### WHAT YOU NEED TO DO
Select every line in the entries below that contains the string "Toffy", and copy each one in full.

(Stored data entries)
● ● ● ● ●

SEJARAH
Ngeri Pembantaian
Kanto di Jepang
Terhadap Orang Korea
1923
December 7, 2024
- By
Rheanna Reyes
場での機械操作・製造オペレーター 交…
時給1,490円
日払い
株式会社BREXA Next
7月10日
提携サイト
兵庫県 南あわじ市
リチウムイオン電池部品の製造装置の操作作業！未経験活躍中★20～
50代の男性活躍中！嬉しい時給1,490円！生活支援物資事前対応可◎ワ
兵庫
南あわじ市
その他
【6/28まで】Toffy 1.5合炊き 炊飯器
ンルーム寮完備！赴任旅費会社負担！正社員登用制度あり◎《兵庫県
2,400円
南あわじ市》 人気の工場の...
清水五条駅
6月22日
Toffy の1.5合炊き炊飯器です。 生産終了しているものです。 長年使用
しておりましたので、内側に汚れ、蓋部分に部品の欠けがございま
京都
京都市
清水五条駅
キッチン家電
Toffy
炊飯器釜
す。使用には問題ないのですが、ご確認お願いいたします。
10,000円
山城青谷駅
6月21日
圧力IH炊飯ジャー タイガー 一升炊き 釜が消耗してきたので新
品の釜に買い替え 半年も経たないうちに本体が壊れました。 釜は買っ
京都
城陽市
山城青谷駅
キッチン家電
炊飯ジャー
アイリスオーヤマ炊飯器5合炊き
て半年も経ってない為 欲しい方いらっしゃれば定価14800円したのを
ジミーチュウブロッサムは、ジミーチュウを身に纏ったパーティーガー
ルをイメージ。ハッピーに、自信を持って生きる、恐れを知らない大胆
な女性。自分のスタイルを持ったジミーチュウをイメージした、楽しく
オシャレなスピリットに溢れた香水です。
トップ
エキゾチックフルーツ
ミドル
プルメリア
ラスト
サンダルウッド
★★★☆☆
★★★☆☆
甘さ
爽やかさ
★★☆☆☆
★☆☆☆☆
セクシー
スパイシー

● ● ● ● ●

### SOLUTION
【6/28まで】Toffy 1.5合炊き 炊飯器
Toffy の1.5合炊き炊飯器です。 生産終了しているものです。 長年使用
Toffy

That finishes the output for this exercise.